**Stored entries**
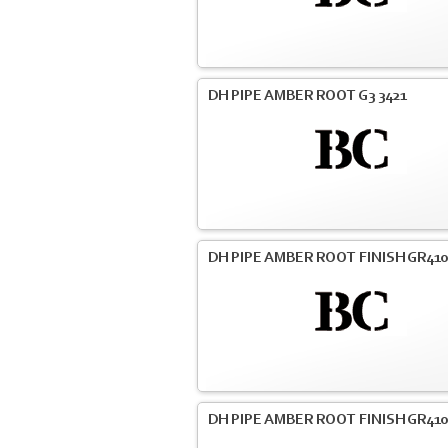
DH PIPE AMBER ROOT G3 3421
DH PIPE AMBER ROOT FINISH GR41
DH PIPE AMBER ROOT FINISH GR41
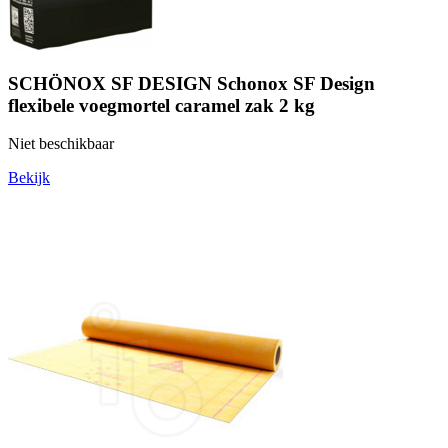
SCHÖNOX SF DESIGN Schonox SF Design
flexibele voegmortel caramel zak 2 kg
Niet beschikbaar
Bekijk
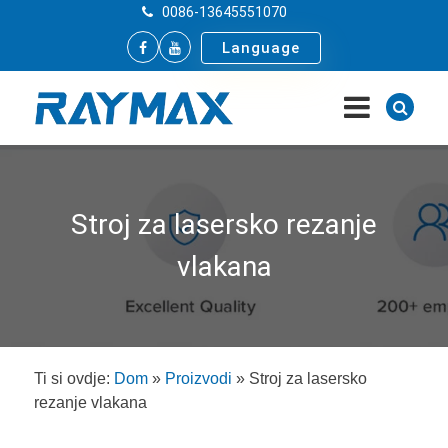
0086-13645551070
Language
Stroj za lasersko rezanje
vlakana
Ti si ovdje:
Dom
»
Proizvodi
»
Stroj za lasersko
rezanje vlakana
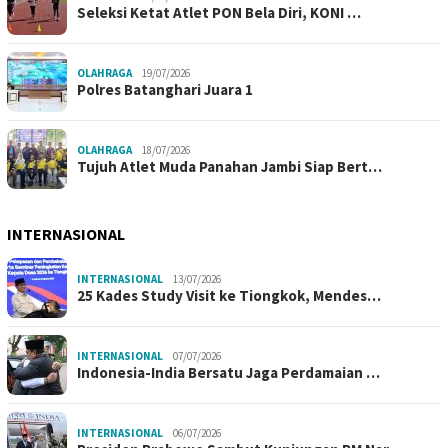
Seleksi Ketat Atlet PON Bela Diri, KONI …
OLAHRAGA
19/07/2026
Polres Batanghari Juara 1
OLAHRAGA
18/07/2026
Tujuh Atlet Muda Panahan Jambi Siap Bert…
INTERNASIONAL
INTERNASIONAL
13/07/2026
25 Kades Study Visit ke Tiongkok, Mendes…
INTERNASIONAL
07/07/2026
Indonesia-India Bersatu Jaga Perdamaian …
INTERNASIONAL
06/07/2026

**Try it**
Scan the records above. Return every line with "Stroj" in it.

**Exercise result**
Stroj za lasersko rezanje
Stroj za lasersko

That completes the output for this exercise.